DIE AUFGABE =
Beantworten Sie anhand des Textauszugs diese Fragen:
(a) Für welchen Zeitraum hatte Facebook die Autorin vorab gesperrt?
(b) Welche Antwort erhielt sie von Instagram auf ihre Support-Anfrage?
(c) Weshalb ist ein Einspruch gegen die Entscheidung von Instagram nicht möglich?

TEXTAUSZUG =
Anabel Schunke / 06.07.2021 / 12:00 / Foto: Achgut.com / 126 / Seite ausdrucken

Totalsperre ohne Grund – Du bist dann mal weg

Die Öffentlichkeit gewöhnt sich schulterzuckend daran, dass soziale Netzwerke willkürlich Meinungen zensieren und User aussperren. Die Autorin dieses Beitrags berichtet von ihrer Verbannung.

 

Als ich gestern morgen aufwachte und feststellte, dass sowohl mein Instagram- als auch mein Twitter-Account deaktiviert waren, kam mir spontan der Anfang von Kafkas „Der Prozess“ wieder in den Sinn. Denn ich fühlte mich ein bisschen wie Josef K., der gar nicht wusste, was er angestellt hatte: „Jemand musste Josef K. verleumdet haben, denn ohne, dass er etwas Böses getan hätte, wurde er eines Morgens verhaftet.“ Nun gut, verhaftet wurde ich nicht. Aber ich bin weg. Und meine Leser können meine Social-Media-Seiten nicht mehr aufrufen. Und daher dieser Beitrag zur Information für meine Leser und zum Teilen, damit möglichst viele wissen, was da passiert. 

Vorab hatte mich Facebook schon für einen Monat gesperrt, weil ich mich gegen die Beleidigung eines Mannes auf meiner Seite zur Wehr gesetzt hatte.  Warum – nachdem eine Zeit lang halbwegs Ruhe war – das Sperren jetzt in dieser Intensität betrieben wird, weiß ich nicht. Ich bin wohl jedoch derzeit nicht die einzige, die diese Sperrorgie betrifft. 

Anders als bei Facebook, habe ich bei der zeitgleichen Deaktivierung von Twitter und Instagram zudem weder eine Begründung erhalten noch eine Angabe zum Sperrzeitraum. Von Instagram erhielt ich auf meine Support-Anfrage lediglich die Antwort, dass ich mit meinem Account wohl gegen die „Terms of Use“ verstoßen hätte und dieser deshalb deaktiviert worden sei. 

Eine Möglichkeit, daran etwas zu ändern, scheint es nicht zu geben. Wenn es nach Twitter und Instagram geht, sollen meine Accounts dauerhaft gelöscht bleiben. Eine Beschwerde bei Twitter blieb bis jetzt ohne Erfolg, und ein Einspruch gegen die Entscheidung von Instagram ist gar nicht erst möglich, da ich mich dafür anmelden müsste, was mir mittlerweile von Instagram verwehrt wird. 

Was eine solche Sperre bedeutet

Es ist schwer, Menschen, die die sozialen Medien nicht beruflich nutzen, zu erklären, was eine solche Sperre aus heiterem Himmel und ohne Grund für jemanden wie mich bedeutet. Mein Einkommen generiere ich im Wesentlichen über das, was ich auf meinen Social-Media-Kanälen täglich an Content für meine Leser liefere, die das mit Spenden fördern. Ohne diese Plattformen kein Inhalt, ohne Inhalt kein Einkommen. Eine dauerhafte Sperrung auf diesen Kanälen kommt damit einer Vernichtung meiner ökonomischen Existenz von heute auf morgen gleich.

[Extrahierte Dateneinträge]

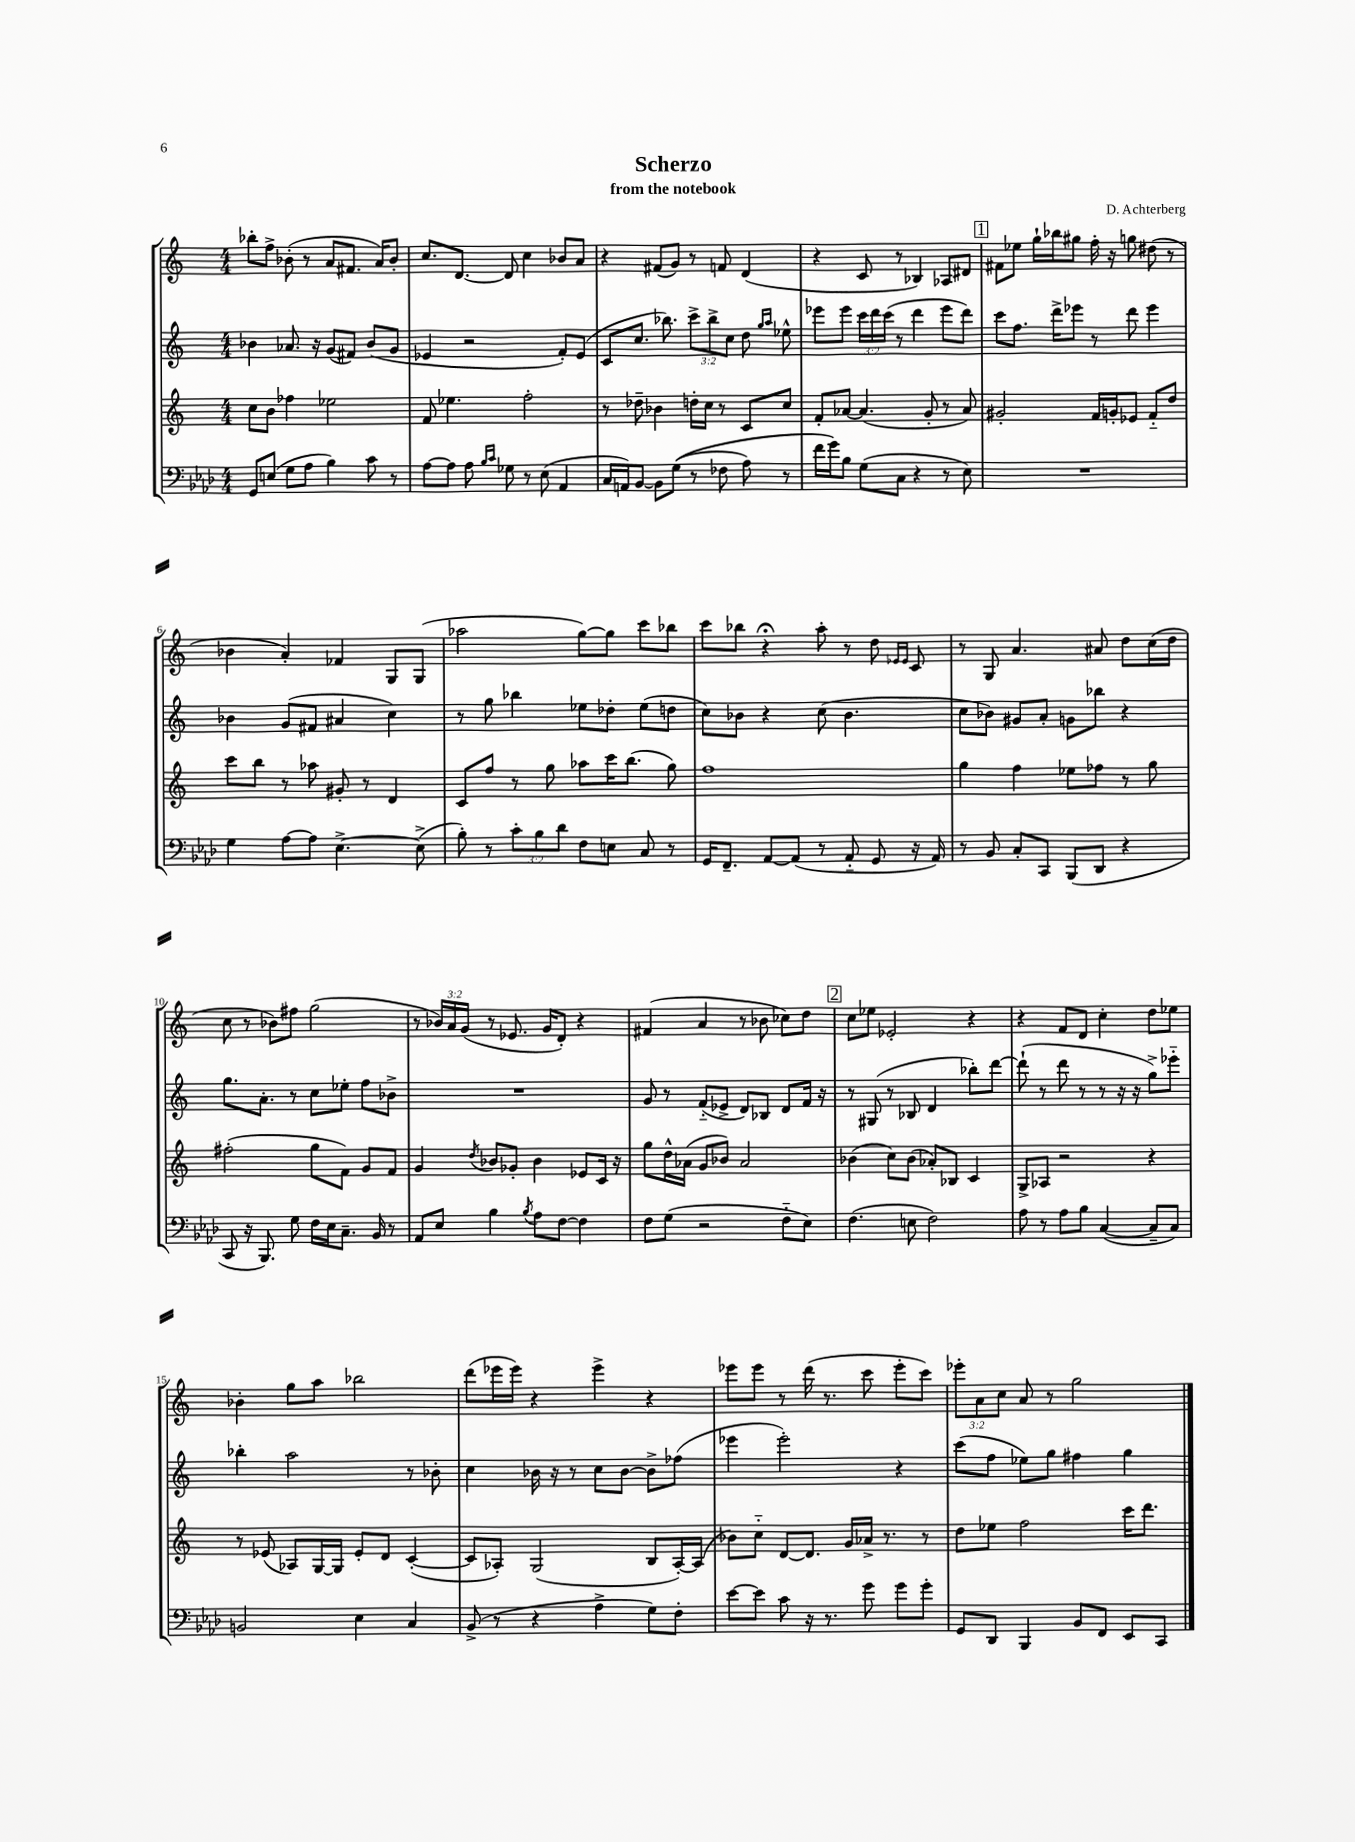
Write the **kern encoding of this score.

**kern	**kern	**kern	**kern
*part4	*part3	*part2	*part1
*staff4	*staff3	*staff2	*staff1
*clefF4	*clefG2	*clefG2	*clefG2
*k[b-e-a-d-]	*k[]	*k[]	*k[]
*M4/4	*M4/4	*M4/4	*M4/4
=1	=1	=1	=1
8GG/L	8cc\L	4b-X\	8bb-X'\L
(8En/J	8b\J	.	8ff^\J
8G\L	4ff-X\	8.a-X/	(8b-X'\
8A-\J	.	.	8r
.	.	16r	.
4B-\)	2ee-X\	(8g/L	8a/L
.	.	8f#X/J)	8.f#X/J
8c\	.	(8b-/L	.
.	.	.	16a/KL)
8r	.	8g/J	8b-'/J
=2	=2	=2	=2
[8A-\L	8f/	4e-X/	8.cc/L
8A-\J]	4.ee-X\	.	.
.	.	.	[8.d/J
8A-\	.	2r	.
16qqB-/LL	.	.	.
16qqc/JJ	.	.	.
8G-X\	.	.	8d/]
8r	2ff'\	.	4cc\
(8E-\	.	.	.
4AA-/	.	8f'/L)	8b-X/L
.	.	(8e-/J	8a/J
=3	=3	=3	=3
16C/LL	8r	8c/L	4r
16AAn/J)	.	.	.
[8BB-/J	8dd-X~\	8.cc/J	.
8BB-\L]	4b-X\	.	(8f#X/L
.	.	8.bb-X\)	.
((8G\J	.	.	8g/J)
8r	16ddn'\LL	12ccc^\L	8r
.	16cc\JJ	.	.
.	.	12bb-^\	.
8F-X\	8r	.	8fn/
.	.	12cc\J	.
8A-\)	8c/L	8dd\	(4d/
.	.	16qqgg/LL	.
.	.	16qqaa/JJ	.
8r	8cc/J	8ee-X^^\	.
=4	=4	=4	=4
16f\LL	8f'/L	8eee-X\L	4r
16g\J)	.	.	.
8B-\J	[8a-X/J	8eee-\J	.
(8G\L	(4.a-/]	24ccc\LL	8c/
.	.	24ddd\	.
.	.	(24ccc\JJ	.
8C\J	.	8r	8r
4r	.	4ddd\	4B-X/)
.	8g'/	.	.
8r	8r	8eee-\L	8A-X/L
8E-\)	8a-/)	8ddd\J)	8d#X/J
!!LO:REH:place=s1:t=1
=5	=5	=5	=5
1r	2g#X'/	8ccc\L	8f#X\L
.	.	8.ff\J	8ee-X\J
.	.	.	16gg`\LL
.	.	16ddd^\KL	16bb-X\J
.	.	8eee-X\J	8gg#X\J
.	16f/LL	8r	16ff'\
.	16gn'/J	.	16r
.	8e-X/J	8ddd\	8ggn\
.	8f/L	4eee-\	(8dd#X\
.	8dd/J	.	8r
!!LO:LB:g=z
=6	=6	=6	=6
4G\	8ccc\L	4b-X\	4b-X\
.	8bb\J	.	.
[8A-\L	8r	(8g/L	4a'/)
8A-\J]	8aa-X\	8f#X/J	.
[4.E-^\	8g#X'/	4a#X/	4f-X/
.	8r	.	.
.	4d/	4cc\)	8G/L
(8E-^\]	.	.	(8G/J
=7	=7	=7	=7
8B-'\)	8c/L	8r	2aa-X\
8r	8ff/J	8gg\	.
12c'\L	8r	4bb-X\	.
12B-\	.	.	.
.	8gg\	.	.
12d-\J	.	.	.
8F\L	8aa-X\L	8ee-X\L	[8gg\L)
8En\J	16ccc\K	8dd-X'\J	8gg\J]
.	(8.bb\J	.	.
8C/	.	(8ee-\L	8ccc\L
8r	8gg\)	8ddn\J	8bb-X\J
=8	=8	=8	=8
16GG/KL	1ff	8cc\L)	8ccc\L
8.FF~/J	.	.	.
.	.	8b-X\J	8bb-X\J
[8AA-/L	.	4r	4r;<
(8AA-/J]	.	.	.
8r	.	(8cc\	8aa'\
8AA-/	.	4.b-\	8r
8GG/	.	.	8dd\
.	.	.	16qqe-X/LL
.	.	.	16qqe-/JJ
16r	.	.	8c/
16AA-/)	.	.	.
=9	=9	=9	=9
8r	4gg\	8cc\L	8r
8BB-/	.	8b-X\J)	8G/
8C'/L	4ff\	8g#X/L	4.a/
8CC/J	.	8a'/J	.
(8BBB-/L	8ee-X\L	8gn\L	.
8DD-/J	8ff-X\J	8bb-X\J	8a#X/
4r	8r	4r	8dd\L
.	8gg\	.	(16cc\L
.	.	.	16dd\JJ
!!LO:LB:g=z
=10	=10	=10	=10
8CC/	(2ff#X'\	8.gg\L	8cc\
16r	.	.	8r
8.BBB-/)	.	8.a'\J	.
.	.	.	8b-X\L)
8G\	.	8r	8ff#X\J
16F\LL	8gg\L	8cc\L	(2gg\
16E-\J	.	.	.
8.C~\J	8f\J)	8ee-X'\J	.
.	8g/L	8ff\L	.
16BB-/	.	.	.
8r	8f/J	8b-X^\J	.
=11	=11	=11	=11
8AA-/L	4g/	1r	8r
8E-/J	.	.	24b-X/LL)
.	.	.	24a/
.	.	.	(24g/JJ
.	8qdd/	.	.
4B-\	8b-X/L	.	8r
.	8g-X'/J	.	8.e-X/
8qB-/	.	.	.
8A-\L	4b-\	.	.
.	.	.	16g/KL
[8F\J	.	.	8d'/J)
4F\]	8e-X/L	.	4r
.	16c/Jk	.	.
.	16r	.	.
=12	=12	=12	=12
8F\L	8gg\L	8g/	(4f#X/
(8G\J	16dd^^\L	8r	.
.	(16a-X\JJ	.	.
2r	8g/L	(8f/L	4a/
.	8b-X/J)	8e-X^/J	.
.	2a-/	8d/L)	8r
.	.	8B-X/J	8b-X\
8F\L	.	8d/L	8cc-X\L)
8E-\J)	.	16f/Jk	8dd\J
.	.	16r	.
!!LO:REH:place=s1:t=2
=13	=13	=13	=13
(4.F\	(4b-X\	8r	8cc\L
.	.	(8G#X/	8ee-X\J
.	8cc\L)	8r	2e-X'/
8En\	(8b-\J	8B-X/	.
2F\)	8a-X'/L)	4d/	.
.	8B-X/J	.	.
.	4c/	8bb-X'\L)	4r
.	.	[8ddd\J	.
=14	=14	=14	=14
8A-\	8G^/L	(8ddd`\]	4r
8r	8A-X/J	8r	.
8A-\L	2r	8ddd\	8f/L
8B-\J	.	8r	8d/J
([4C/	.	8r	4cc'\
.	.	16r	.
.	.	16r	.
8C~/L]	4r	8gg^\L)	8dd\L
8C/J)	.	8eee-X\J	8ee-X\J
!!LO:LB:g=z
=15	=15	=15	=15
2BBn/	8r	4bb-X'\	4b-X'\
.	(8e-X/	.	.
.	8A-X/L)	2aa\	8gg\L
.	[16G/L	.	8aa\J
.	16G/JJ]	.	.
4E-\	8e-'/L	.	2bb-X\
.	8d/J	.	.
4C/	([4c'/	8r	.
.	.	8b-X'\	.
=16	=16	=16	=16
(8BB-^/	8c/L]	4cc\	(8ddd\L
8r	8A-X'/J)	.	16eee-X\L
.	.	.	16eee-\JJ)
4r	(2G/	16b-X\	4r
.	.	16r	.
.	.	8r	.
4A-^\	.	8cc\L	4eee-^\
.	.	[8b-\J	.
8G\L)	8B/L	8b-^\L]	4r
8F'\J	[16A-'/L)	(8ff-X\J	.
.	(16A-/JJ]	.	.
=17	=17	=17	=17
[8e-\L	8b-X\L)	4eee-X\	8eee-X\L
8e-\J]	8cc\J	.	8eee-\J
8c\	[8d/L	2eee-'\)	8r
16r	8.d/J]	.	(16ddd\
8.r	.	.	8.r
.	16g/LL	.	.
8g\	16a-X^/JJ	.	8ccc\
.	8.r	.	.
8g\L	.	4r	8eee-'\L
8g'\J	8r	.	8ccc\J)
=18	=18	=18	=18
8GG/L	8dd\L	(8ccc\L	12eee-X'\L
.	.	.	12a\
8DD-/J	8ee-X\J	8ff\J	.
.	.	.	12cc\J
4BBB-/	2ff\	8ee-X\L)	8a/
.	.	8gg\J	8r
8BB-/L	.	4ff#X\	2gg\
8FF/J	.	.	.
8EE-/L	16ccc\KL	4gg\	.
.	8.ddd\J	.	.
8CC/J	.	.	.
==	==	==	==
*-	*-	*-	*-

ANTWORT FOLGT =
(a) Facebook hatte sie für einen Monat gesperrt.
(b) Instagram antwortete lediglich, dass sie mit ihrem Account wohl gegen die „Terms of Use“ verstoßen habe und dieser deshalb deaktiviert worden sei.
(c) Für einen Einspruch müsste sie sich anmelden, und das verwehrt Instagram ihr mittlerweile.